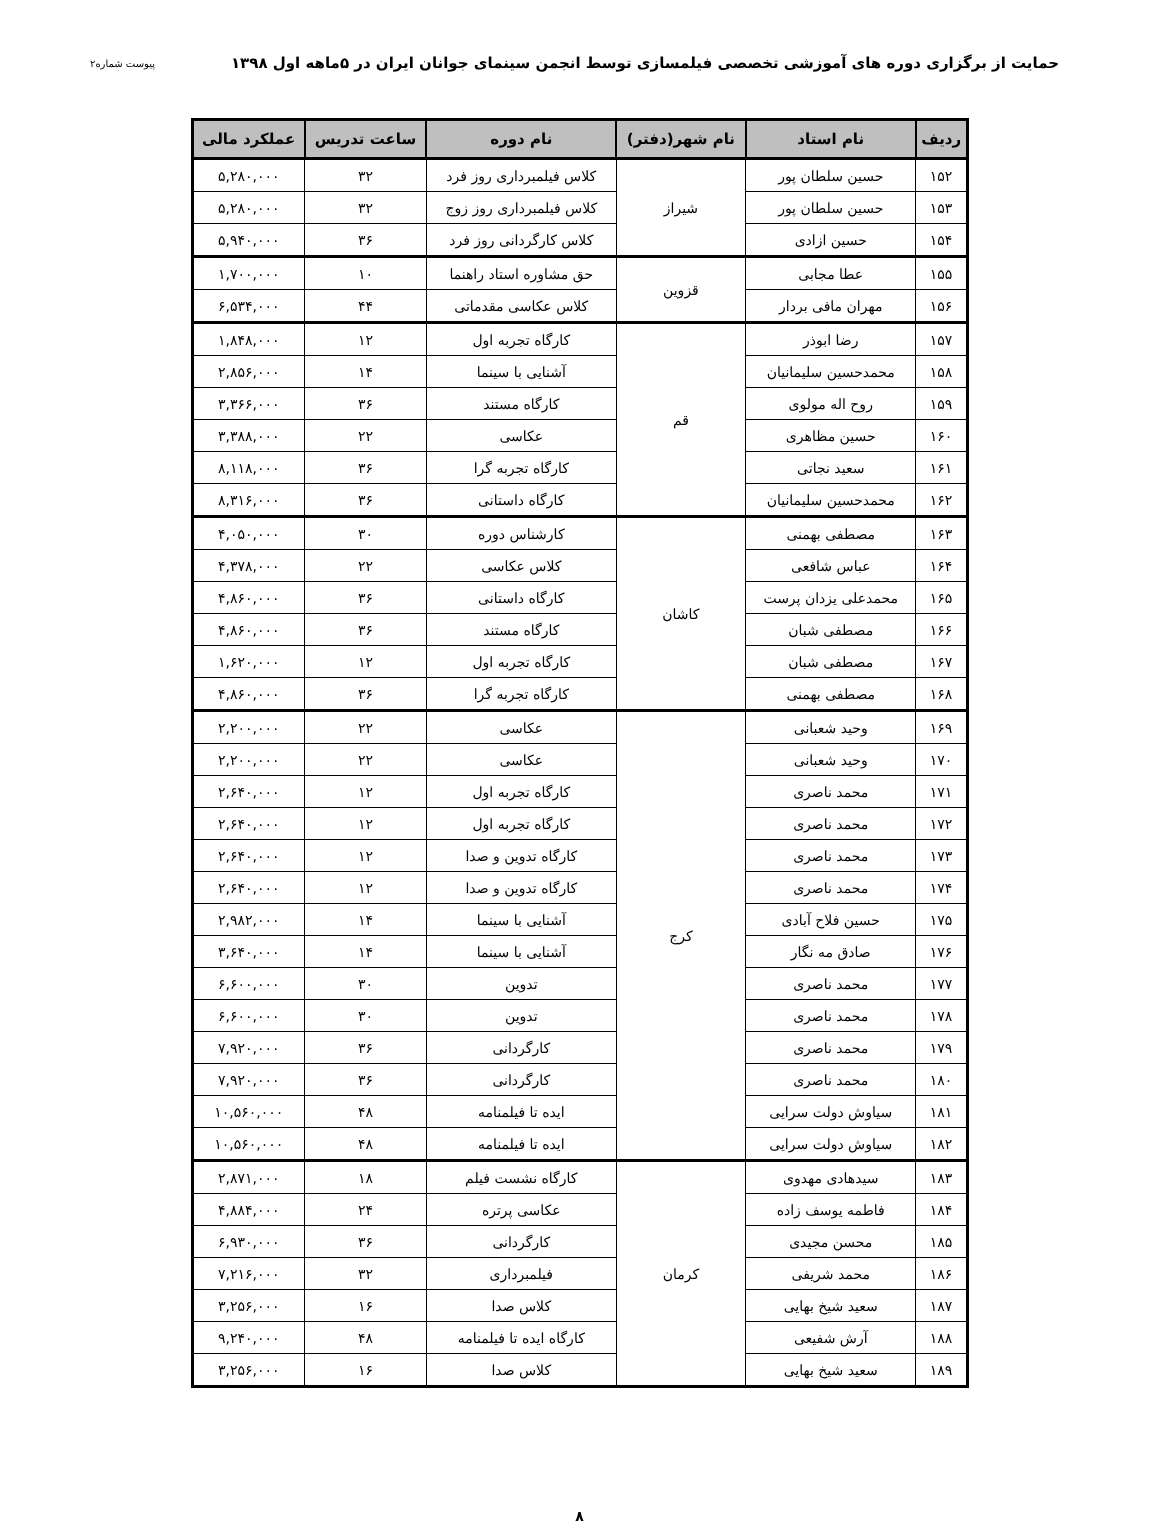حمایت از برگزاری دوره های آموزشی تخصصی فیلمسازی توسط انجمن سینمای جوانان ایران در ۵ماهه اول ۱۳۹۸ پیوست شماره۲
| ردیف | نام استاد | نام شهر(دفتر) | نام دوره | ساعت تدریس | عملکرد مالی |
| --- | --- | --- | --- | --- | --- |
| ۱۵۲ | حسین سلطان پور | شیراز | کلاس فیلمبرداری روز فرد | ۳۲ | ۵,۲۸۰,۰۰۰ |
| ۱۵۳ | حسین سلطان پور | | کلاس فیلمبرداری روز زوج | ۳۲ | ۵,۲۸۰,۰۰۰ |
| ۱۵۴ | حسین ازادی | | کلاس کارگردانی روز فرد | ۳۶ | ۵,۹۴۰,۰۰۰ |
| ۱۵۵ | عطا مجابی | قزوین | حق مشاوره استاد راهنما | ۱۰ | ۱,۷۰۰,۰۰۰ |
| ۱۵۶ | مهران مافی بردار | | کلاس عکاسی مقدماتی | ۴۴ | ۶,۵۳۴,۰۰۰ |
| ۱۵۷ | رضا ابوذر | قم | کارگاه تجربه اول | ۱۲ | ۱,۸۴۸,۰۰۰ |
| ۱۵۸ | محمدحسین سلیمانیان | | آشنایی با سینما | ۱۴ | ۲,۸۵۶,۰۰۰ |
| ۱۵۹ | روح اله مولوی | | کارگاه مستند | ۳۶ | ۳,۳۶۶,۰۰۰ |
| ۱۶۰ | حسین مظاهری | | عکاسی | ۲۲ | ۳,۳۸۸,۰۰۰ |
| ۱۶۱ | سعید نجاتی | | کارگاه تجربه گرا | ۳۶ | ۸,۱۱۸,۰۰۰ |
| ۱۶۲ | محمدحسین سلیمانیان | | کارگاه داستانی | ۳۶ | ۸,۳۱۶,۰۰۰ |
| ۱۶۳ | مصطفی بهمنی | کاشان | کارشناس دوره | ۳۰ | ۴,۰۵۰,۰۰۰ |
| ۱۶۴ | عباس شافعی | | کلاس عکاسی | ۲۲ | ۴,۳۷۸,۰۰۰ |
| ۱۶۵ | محمدعلی یزدان پرست | | کارگاه داستانی | ۳۶ | ۴,۸۶۰,۰۰۰ |
| ۱۶۶ | مصطفی شبان | | کارگاه مستند | ۳۶ | ۴,۸۶۰,۰۰۰ |
| ۱۶۷ | مصطفی شبان | | کارگاه تجربه اول | ۱۲ | ۱,۶۲۰,۰۰۰ |
| ۱۶۸ | مصطفی بهمنی | | کارگاه تجربه گرا | ۳۶ | ۴,۸۶۰,۰۰۰ |
| ۱۶۹ | وحید شعبانی | کرج | عکاسی | ۲۲ | ۲,۲۰۰,۰۰۰ |
| ۱۷۰ | وحید شعبانی | | عکاسی | ۲۲ | ۲,۲۰۰,۰۰۰ |
| ۱۷۱ | محمد ناصری | | کارگاه تجربه اول | ۱۲ | ۲,۶۴۰,۰۰۰ |
| ۱۷۲ | محمد ناصری | | کارگاه تجربه اول | ۱۲ | ۲,۶۴۰,۰۰۰ |
| ۱۷۳ | محمد ناصری | | کارگاه تدوین و صدا | ۱۲ | ۲,۶۴۰,۰۰۰ |
| ۱۷۴ | محمد ناصری | | کارگاه تدوین و صدا | ۱۲ | ۲,۶۴۰,۰۰۰ |
| ۱۷۵ | حسین فلاح آبادی | | آشنایی با سینما | ۱۴ | ۲,۹۸۲,۰۰۰ |
| ۱۷۶ | صادق مه نگار | | آشنایی با سینما | ۱۴ | ۳,۶۴۰,۰۰۰ |
| ۱۷۷ | محمد ناصری | | تدوین | ۳۰ | ۶,۶۰۰,۰۰۰ |
| ۱۷۸ | محمد ناصری | | تدوین | ۳۰ | ۶,۶۰۰,۰۰۰ |
| ۱۷۹ | محمد ناصری | | کارگردانی | ۳۶ | ۷,۹۲۰,۰۰۰ |
| ۱۸۰ | محمد ناصری | | کارگردانی | ۳۶ | ۷,۹۲۰,۰۰۰ |
| ۱۸۱ | سیاوش دولت سرایی | | ایده تا فیلمنامه | ۴۸ | ۱۰,۵۶۰,۰۰۰ |
| ۱۸۲ | سیاوش دولت سرایی | | ایده تا فیلمنامه | ۴۸ | ۱۰,۵۶۰,۰۰۰ |
| ۱۸۳ | سیدهادی مهدوی | کرمان | کارگاه نشست فیلم | ۱۸ | ۲,۸۷۱,۰۰۰ |
| ۱۸۴ | فاطمه یوسف زاده | | عکاسی پرتره | ۲۴ | ۴,۸۸۴,۰۰۰ |
| ۱۸۵ | محسن مجیدی | | کارگردانی | ۳۶ | ۶,۹۳۰,۰۰۰ |
| ۱۸۶ | محمد شریفی | | فیلمبرداری | ۳۲ | ۷,۲۱۶,۰۰۰ |
| ۱۸۷ | سعید شیخ بهایی | | کلاس صدا | ۱۶ | ۳,۲۵۶,۰۰۰ |
| ۱۸۸ | آرش شفیعی | | کارگاه ایده تا فیلمنامه | ۴۸ | ۹,۲۴۰,۰۰۰ |
| ۱۸۹ | سعید شیخ بهایی | | کلاس صدا | ۱۶ | ۳,۲۵۶,۰۰۰ |
۸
_ _ _ _ _ _ _
**DIRECTIONS**: Your answer should be one number, the count of lines in the records that contain the string "شبان".

**SOLUTION TO THE PROBLEM**: 2